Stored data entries

.....

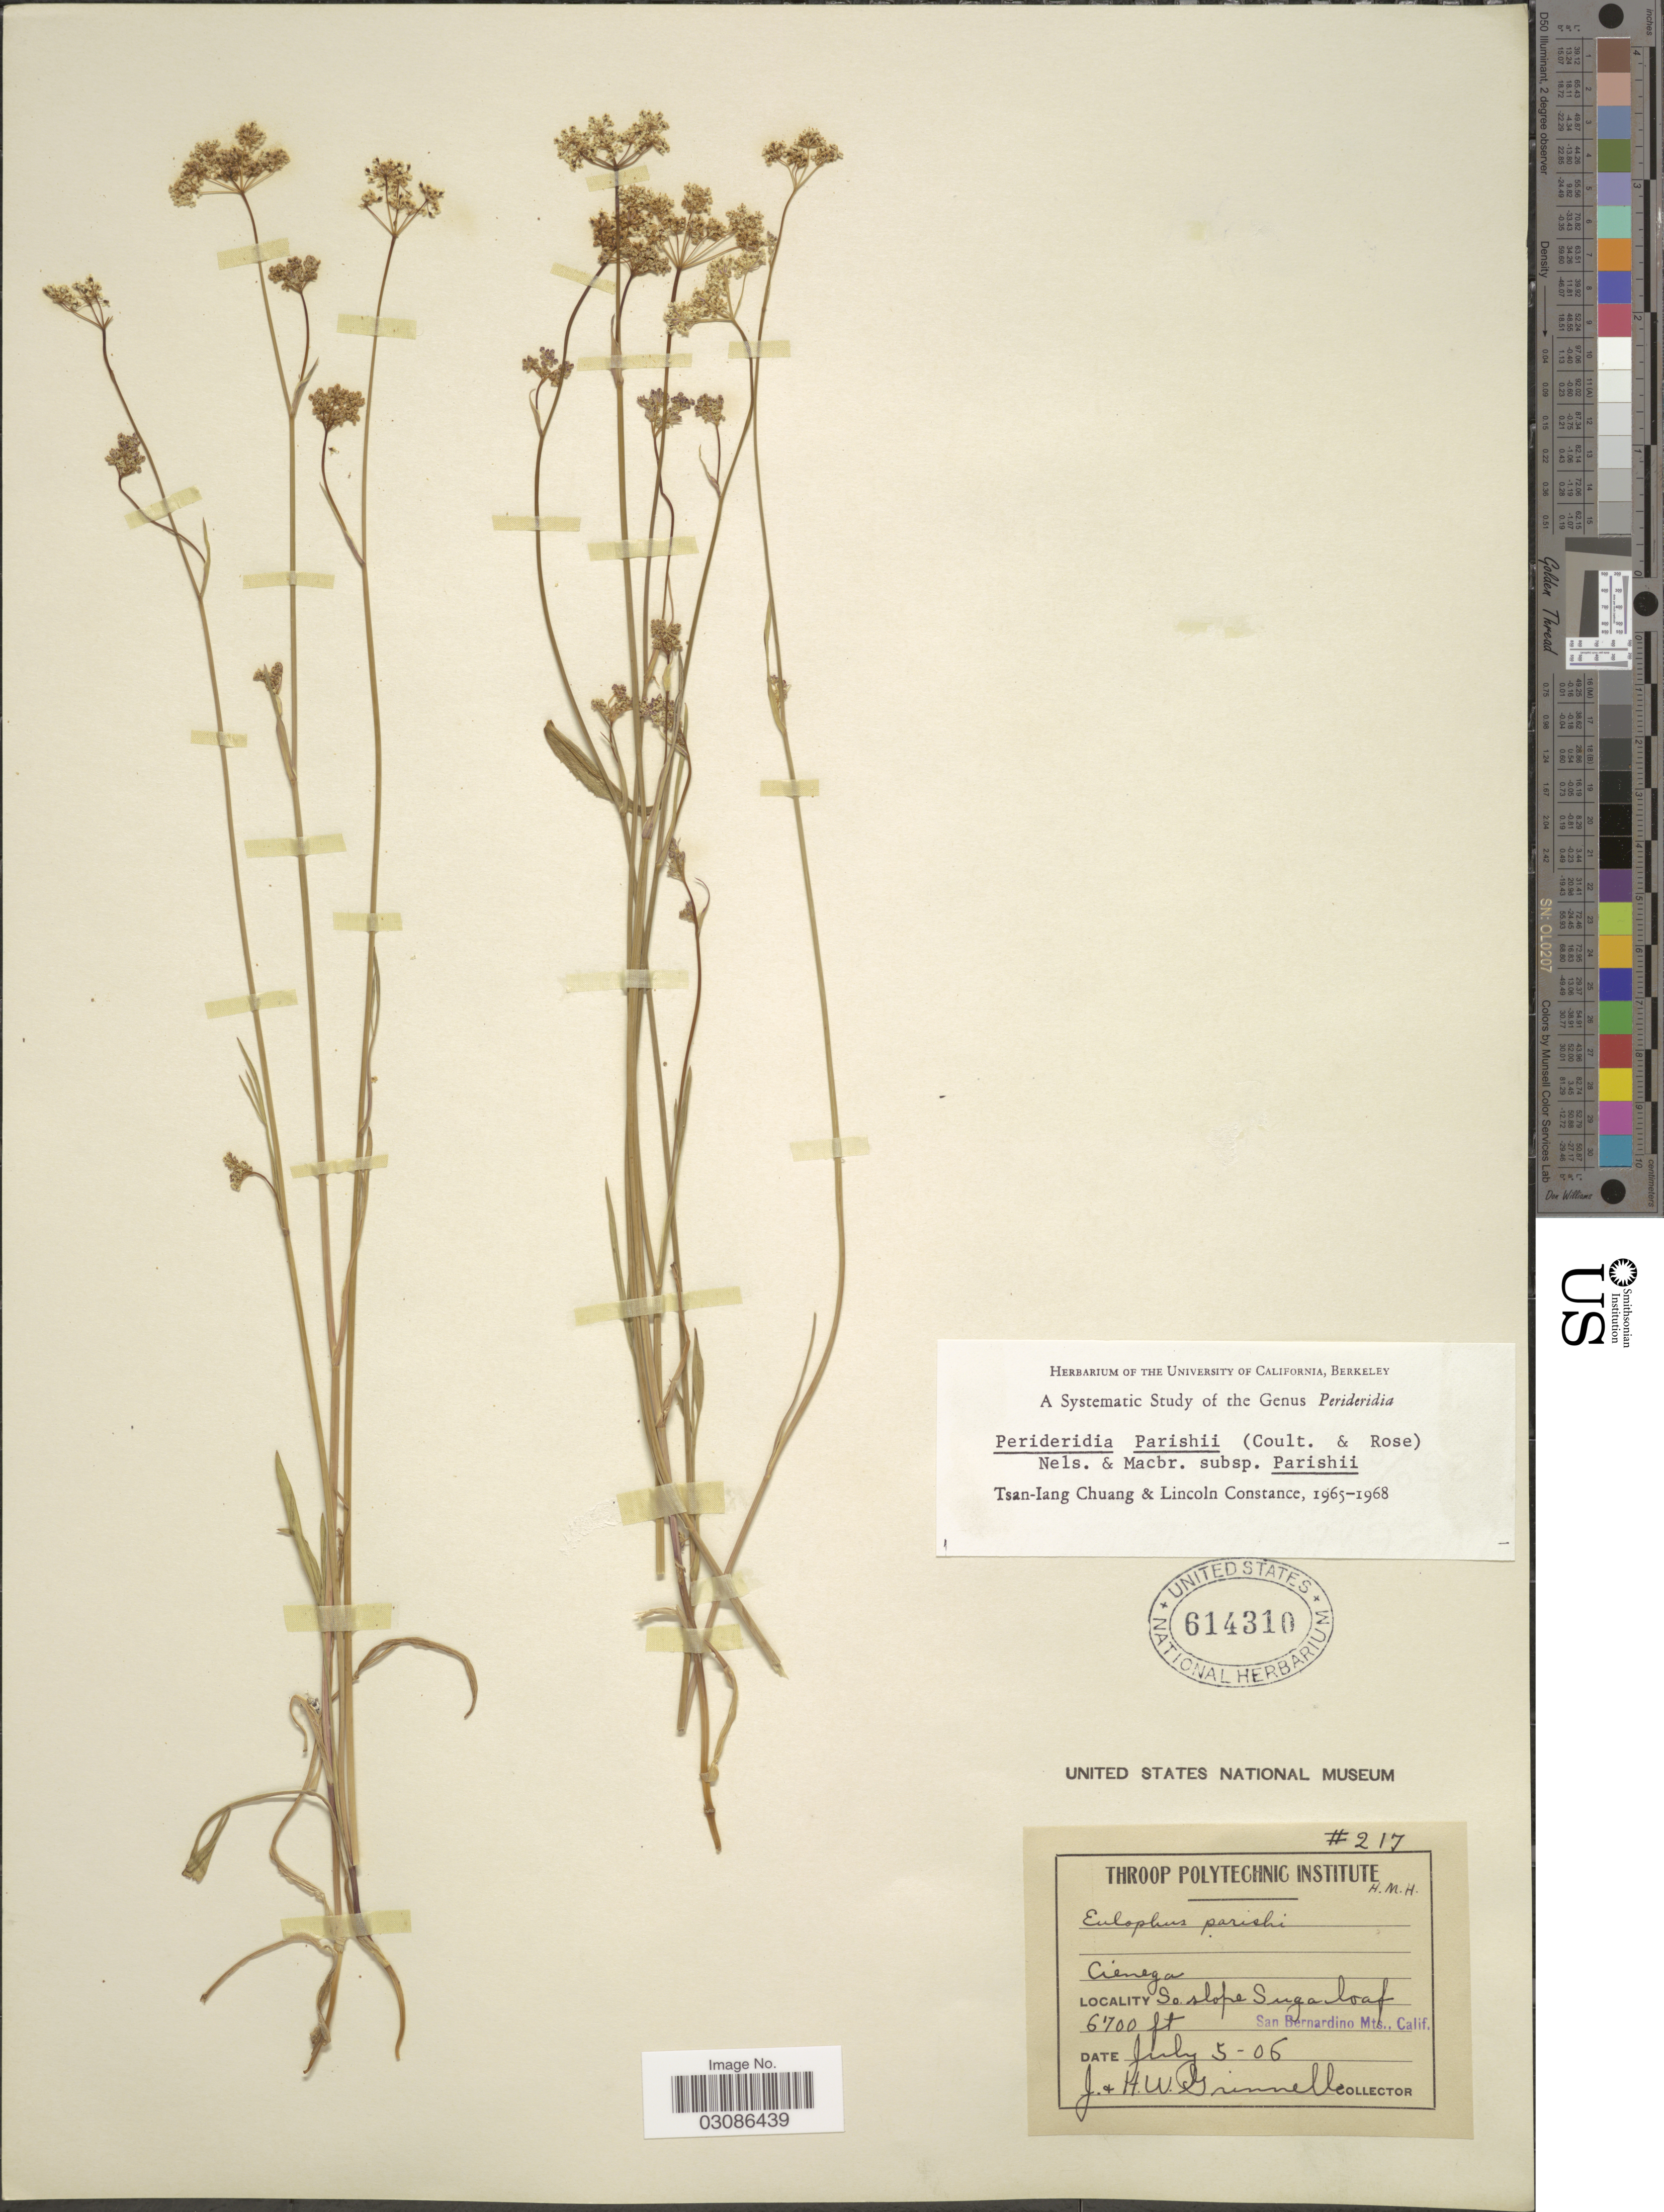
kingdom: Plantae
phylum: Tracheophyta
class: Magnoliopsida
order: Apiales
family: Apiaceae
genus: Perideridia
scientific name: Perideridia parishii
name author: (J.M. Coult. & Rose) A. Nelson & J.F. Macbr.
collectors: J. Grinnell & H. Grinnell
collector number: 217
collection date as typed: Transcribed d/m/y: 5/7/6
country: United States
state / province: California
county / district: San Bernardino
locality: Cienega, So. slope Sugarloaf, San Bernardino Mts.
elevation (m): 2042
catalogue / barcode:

.....

What you need to do ::
Copy out every item's lines, swapping "catalogue" for "catalog" and leaving everything else untouched. Leave the pictures out.

Task answer ::
kingdom: Plantae
phylum: Tracheophyta
class: Magnoliopsida
order: Apiales
family: Apiaceae
genus: Perideridia
scientific name: Perideridia parishii
name author: (J.M. Coult. & Rose) A. Nelson & J.F. Macbr.
collectors: J. Grinnell & H. Grinnell
collector number: 217
collection date as typed: Transcribed d/m/y: 5/7/6
country: United States
state / province: California
county / district: San Bernardino
locality: Cienega, So. slope Sugarloaf, San Bernardino Mts.
elevation (m): 2042
catalog / barcode:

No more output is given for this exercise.